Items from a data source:
——

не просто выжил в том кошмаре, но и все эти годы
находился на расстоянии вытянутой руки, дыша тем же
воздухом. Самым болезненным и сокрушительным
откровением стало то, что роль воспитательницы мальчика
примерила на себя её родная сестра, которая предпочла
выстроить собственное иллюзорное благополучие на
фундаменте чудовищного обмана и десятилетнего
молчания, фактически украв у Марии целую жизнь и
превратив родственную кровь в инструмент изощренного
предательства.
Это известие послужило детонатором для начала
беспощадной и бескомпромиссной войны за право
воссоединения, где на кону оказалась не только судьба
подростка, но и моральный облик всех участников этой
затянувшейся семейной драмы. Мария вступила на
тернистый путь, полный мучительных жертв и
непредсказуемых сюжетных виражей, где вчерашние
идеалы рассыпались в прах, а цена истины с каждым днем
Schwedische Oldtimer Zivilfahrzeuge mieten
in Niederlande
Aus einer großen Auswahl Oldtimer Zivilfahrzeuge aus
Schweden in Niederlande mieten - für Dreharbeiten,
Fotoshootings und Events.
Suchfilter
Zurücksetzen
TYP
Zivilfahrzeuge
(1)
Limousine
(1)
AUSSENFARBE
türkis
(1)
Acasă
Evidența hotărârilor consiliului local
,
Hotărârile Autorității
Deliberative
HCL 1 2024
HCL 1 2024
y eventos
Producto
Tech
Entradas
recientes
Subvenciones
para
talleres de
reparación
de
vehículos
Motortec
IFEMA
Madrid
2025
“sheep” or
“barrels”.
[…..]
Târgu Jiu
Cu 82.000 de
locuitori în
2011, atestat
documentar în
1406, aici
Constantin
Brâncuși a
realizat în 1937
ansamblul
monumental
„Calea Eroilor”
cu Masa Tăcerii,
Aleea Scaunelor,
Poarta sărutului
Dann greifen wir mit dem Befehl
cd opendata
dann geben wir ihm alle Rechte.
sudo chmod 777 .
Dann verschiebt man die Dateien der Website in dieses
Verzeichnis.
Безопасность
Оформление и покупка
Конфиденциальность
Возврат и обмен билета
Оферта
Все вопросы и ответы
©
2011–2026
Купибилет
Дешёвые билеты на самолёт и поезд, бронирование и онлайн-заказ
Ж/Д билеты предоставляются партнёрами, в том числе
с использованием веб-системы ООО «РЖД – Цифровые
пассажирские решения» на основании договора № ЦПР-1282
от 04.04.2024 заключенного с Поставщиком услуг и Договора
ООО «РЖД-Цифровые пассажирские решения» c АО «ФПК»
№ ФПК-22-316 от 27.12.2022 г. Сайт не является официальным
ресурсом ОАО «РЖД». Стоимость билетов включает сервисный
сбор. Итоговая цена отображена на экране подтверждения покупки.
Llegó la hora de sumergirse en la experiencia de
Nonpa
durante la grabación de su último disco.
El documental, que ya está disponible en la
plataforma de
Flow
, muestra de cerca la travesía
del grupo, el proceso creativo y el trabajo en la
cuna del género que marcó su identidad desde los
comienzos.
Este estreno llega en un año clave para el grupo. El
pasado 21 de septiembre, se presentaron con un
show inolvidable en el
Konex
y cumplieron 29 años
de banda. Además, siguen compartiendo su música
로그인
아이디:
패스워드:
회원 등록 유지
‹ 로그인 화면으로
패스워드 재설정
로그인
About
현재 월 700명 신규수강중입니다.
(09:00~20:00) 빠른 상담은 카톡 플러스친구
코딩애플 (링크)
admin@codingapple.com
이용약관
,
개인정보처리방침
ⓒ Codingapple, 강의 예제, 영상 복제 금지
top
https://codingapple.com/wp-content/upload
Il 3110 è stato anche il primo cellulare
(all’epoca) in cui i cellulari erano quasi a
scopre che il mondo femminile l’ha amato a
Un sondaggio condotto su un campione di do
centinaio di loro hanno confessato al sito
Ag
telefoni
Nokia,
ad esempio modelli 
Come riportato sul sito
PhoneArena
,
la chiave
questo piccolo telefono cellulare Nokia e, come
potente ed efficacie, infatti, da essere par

——

**EXERCISE GOAL:** Write out the records again so that each line matches the original exactly.

**ANSWER SECTION:**
не просто выжил в том кошмаре, но и все эти годы
находился на расстоянии вытянутой руки, дыша тем же
воздухом. Самым болезненным и сокрушительным
откровением стало то, что роль воспитательницы мальчика
примерила на себя её родная сестра, которая предпочла
выстроить собственное иллюзорное благополучие на
фундаменте чудовищного обмана и десятилетнего
молчания, фактически украв у Марии целую жизнь и
превратив родственную кровь в инструмент изощренного
предательства.
Это известие послужило детонатором для начала
беспощадной и бескомпромиссной войны за право
воссоединения, где на кону оказалась не только судьба
подростка, но и моральный облик всех участников этой
затянувшейся семейной драмы. Мария вступила на
тернистый путь, полный мучительных жертв и
непредсказуемых сюжетных виражей, где вчерашние
идеалы рассыпались в прах, а цена истины с каждым днем
Schwedische Oldtimer Zivilfahrzeuge mieten
in Niederlande
Aus einer großen Auswahl Oldtimer Zivilfahrzeuge aus
Schweden in Niederlande mieten - für Dreharbeiten,
Fotoshootings und Events.
Suchfilter
Zurücksetzen
TYP
Zivilfahrzeuge
(1)
Limousine
(1)
AUSSENFARBE
türkis
(1)
Acasă
Evidența hotărârilor consiliului local
,
Hotărârile Autorității
Deliberative
HCL 1 2024
HCL 1 2024
y eventos
Producto
Tech
Entradas
recientes
Subvenciones
para
talleres de
reparación
de
vehículos
Motortec
IFEMA
Madrid
2025
“sheep” or
“barrels”.
[…..]
Târgu Jiu
Cu 82.000 de
locuitori în
2011, atestat
documentar în
1406, aici
Constantin
Brâncuși a
realizat în 1937
ansamblul
monumental
„Calea Eroilor”
cu Masa Tăcerii,
Aleea Scaunelor,
Poarta sărutului
Dann greifen wir mit dem Befehl
cd opendata
dann geben wir ihm alle Rechte.
sudo chmod 777 .
Dann verschiebt man die Dateien der Website in dieses
Verzeichnis.
Безопасность
Оформление и покупка
Конфиденциальность
Возврат и обмен билета
Оферта
Все вопросы и ответы
©
2011–2026
Купибилет
Дешёвые билеты на самолёт и поезд, бронирование и онлайн-заказ
Ж/Д билеты предоставляются партнёрами, в том числе
с использованием веб-системы ООО «РЖД – Цифровые
пассажирские решения» на основании договора № ЦПР-1282
от 04.04.2024 заключенного с Поставщиком услуг и Договора
ООО «РЖД-Цифровые пассажирские решения» c АО «ФПК»
№ ФПК-22-316 от 27.12.2022 г. Сайт не является официальным
ресурсом ОАО «РЖД». Стоимость билетов включает сервисный
сбор. Итоговая цена отображена на экране подтверждения покупки.
Llegó la hora de sumergirse en la experiencia de
Nonpa
durante la grabación de su último disco.
El documental, que ya está disponible en la
plataforma de
Flow
, muestra de cerca la travesía
del grupo, el proceso creativo y el trabajo en la
cuna del género que marcó su identidad desde los
comienzos.
Este estreno llega en un año clave para el grupo. El
pasado 21 de septiembre, se presentaron con un
show inolvidable en el
Konex
y cumplieron 29 años
de banda. Además, siguen compartiendo su música
로그인
아이디:
패스워드:
회원 등록 유지
‹ 로그인 화면으로
패스워드 재설정
로그인
About
현재 월 700명 신규수강중입니다.
(09:00~20:00) 빠른 상담은 카톡 플러스친구
코딩애플 (링크)
admin@codingapple.com
이용약관
,
개인정보처리방침
ⓒ Codingapple, 강의 예제, 영상 복제 금지
top
https://codingapple.com/wp-content/upload
Il 3110 è stato anche il primo cellulare
(all’epoca) in cui i cellulari erano quasi a
scopre che il mondo femminile l’ha amato a
Un sondaggio condotto su un campione di do
centinaio di loro hanno confessato al sito
Ag
telefoni
Nokia,
ad esempio modelli 
Come riportato sul sito
PhoneArena
,
la chiave
questo piccolo telefono cellulare Nokia e, come
potente ed efficacie, infatti, da essere par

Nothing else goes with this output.